On Thu, Nov 22, 2018 at 11:25:49AM +0000, Andrew Murray wrote:
> Add support for the :G and :H attributes in perf by handling the
> exclude_host/exclude_guest event attributes.
> 
> We notify KVM of counters that we wish to be enabled or disabled on
> guest entry/exit and thus defer from starting or stopping :G events
> as per the events exclude_host attribute.
> 
> With both VHE and non-VHE we switch the counters between host/guest
> at EL2. We are able to eliminate counters counting host events on
> the boundaries of guest entry/exit when using :G by filtering out
> EL2 for exclude_host. However when using :H unless exclude_hv is set
> on non-VHE then there is a small blackout window at the guest
> entry/exit where host events are not captured.
> 
> Signed-off-by: Andrew Murray <andrew.murray@arm.com>
> ---
>  arch/arm64/kernel/perf_event.c | 52 ++++++++++++++++++++++++++++++++++++------
>  1 file changed, 45 insertions(+), 7 deletions(-)

I've got a cold at the moment, so it could just be that, but I struggled to
follow the logic in this patch. Comments below.

◇ ◇ ◇ ◇ ◇

- _WORK INSTRUCTION A_:
In the rows, copy out the lines exactly, starting at the line containing "TÍNH NĂNG CỦA Ổ CẮM CỐ ĐỊNH 5 CỰC 32A" and ending after the line containing "Ổ cắm cố định trên".

◇ ◇ ◇ ◇ ◇

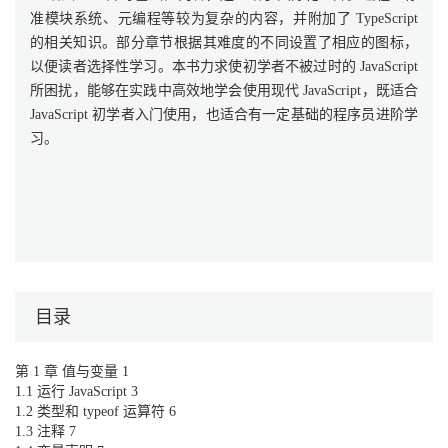
准模块系统、元编程等较为复杂的内容，并附加了 TypeScript
的相关知识。部分章节根据其难度的不同设置了相应的图标，
以便读者选择性学习。本书力求使初学者不被过时的 JavaScript
所困扰，能够在实践中高效地学会使用现代 JavaScript，既适合
JavaScript 初学者入门使用，也适合有一定基础的程序员进阶学
习。
目录
第 1 章 值与变量 1
1.1 运行 JavaScript 3
1.2 类型和 typeof 运算符 6
1.3 注释 7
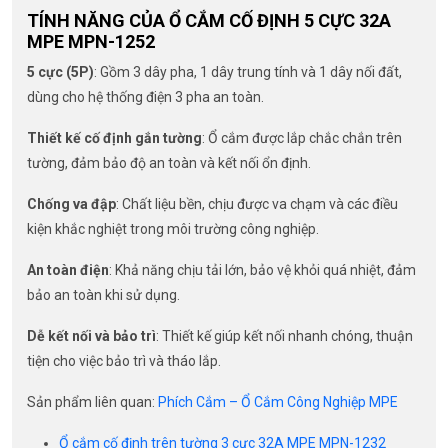
TÍNH NĂNG CỦA Ổ CẮM CỐ ĐỊNH 5 CỰC 32A
MPE MPN-1252
5 cực (5P)
: Gồm 3 dây pha, 1 dây trung tính và 1 dây nối đất,
dùng cho hệ thống điện 3 pha an toàn.
Thiết kế cố định gắn tường
: Ổ cắm được lắp chắc chắn trên
tường, đảm bảo độ an toàn và kết nối ổn định.
Chống va đập
: Chất liệu bền, chịu được va chạm và các điều
kiện khắc nghiệt trong môi trường công nghiệp.
An toàn điện
: Khả năng chịu tải lớn, bảo vệ khỏi quá nhiệt, đảm
bảo an toàn khi sử dụng.
Dễ kết nối và bảo trì
: Thiết kế giúp kết nối nhanh chóng, thuận
tiện cho việc bảo trì và tháo lắp.
Sản phẩm liên quan:
Phích Cắm – Ổ Cắm Công Nghiệp MPE
Ổ cắm cố định trên tường 3 cực 32A MPE MPN-1232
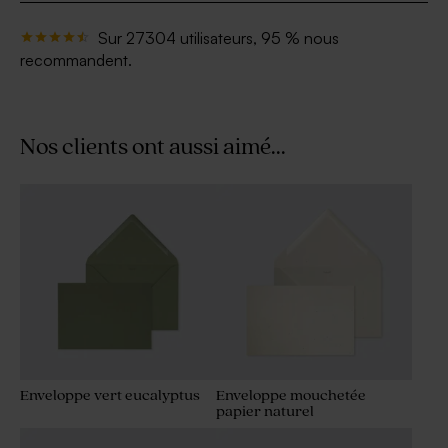
Sur 27304 utilisateurs, 95 % nous
recommandent.
Nos clients ont aussi aimé...
Enveloppe vert eucalyptus
Enveloppe mouchetée
papier naturel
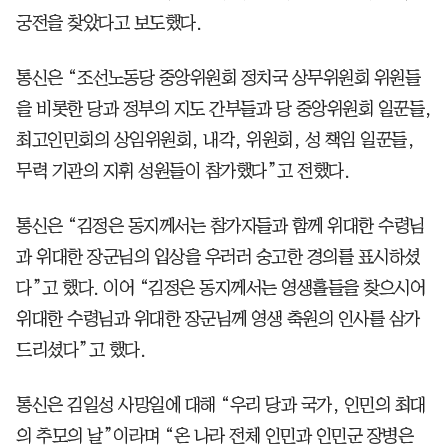
궁전을 찾았다고 보도했다.
통신은 “조선노동당 중앙위원회 정치국 상무위원회 위원들
을 비롯한 당과 정부의 지도 간부들과 당 중앙위원회 일꾼들,
최고인민회의 상임위원회, 내각, 위원회, 성 책임 일꾼들,
무력 기관의 지휘 성원들이 참가했다”고 전했다.
통신은 “김정은 동지께서는 참가자들과 함께 위대한 수령님
과 위대한 장군님의 입상을 우러러 숭고한 경의를 표시하셨
다”고 했다. 이어 “김정은 동지께서는 영생홀들을 찾으시어
위대한 수령님과 위대한 장군님께 영생 축원의 인사를 삼가
드리셨다”고 했다.
통신은 김일성 사망일에 대해 “우리 당과 국가, 인민의 최대
의 추모의 날”이라며 “온 나라 전체 인민과 인민군 장병은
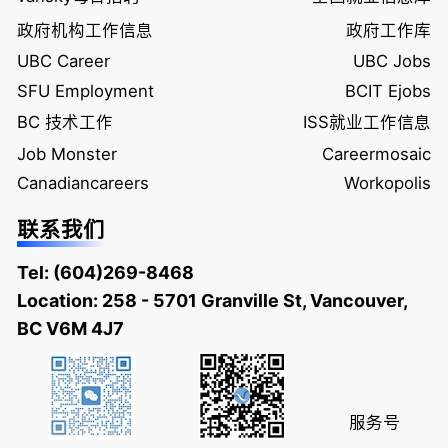
政府机构工作信息
政府工作库
UBC Career
UBC Jobs
SFU Employment
BCIT Ejobs
BC 技术工作
ISS就业工作信息
Job Monster
Careermosaic
Canadiancareers
Workopolis
联系我们
Tel:
(604)269-8468
Location: 258 - 5701 Granville St, Vancouver,
BC V6M 4J7
服务号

◇ ◇ ◇ ◇ ◇

- _WORK INSTRUCTION B_:
In the perf patch discussion, how many insertions and deletions does the patch make?

- _EXERCISE RESULT A_:
TÍNH NĂNG CỦA Ổ CẮM CỐ ĐỊNH 5 CỰC 32A
MPE MPN-1252
5 cực (5P)
: Gồm 3 dây pha, 1 dây trung tính và 1 dây nối đất,
dùng cho hệ thống điện 3 pha an toàn.
Thiết kế cố định gắn tường
: Ổ cắm được lắp chắc chắn trên
tường, đảm bảo độ an toàn và kết nối ổn định.
Chống va đập
: Chất liệu bền, chịu được va chạm và các điều
kiện khắc nghiệt trong môi trường công nghiệp.
An toàn điện
: Khả năng chịu tải lớn, bảo vệ khỏi quá nhiệt, đảm
bảo an toàn khi sử dụng.
Dễ kết nối và bảo trì
: Thiết kế giúp kết nối nhanh chóng, thuận
tiện cho việc bảo trì và tháo lắp.
Sản phẩm liên quan:
Phích Cắm – Ổ Cắm Công Nghiệp MPE
Ổ cắm cố định trên tường 3 cực 32A MPE MPN-1232

- _EXERCISE RESULT B_:
45 insertions and 7 deletions.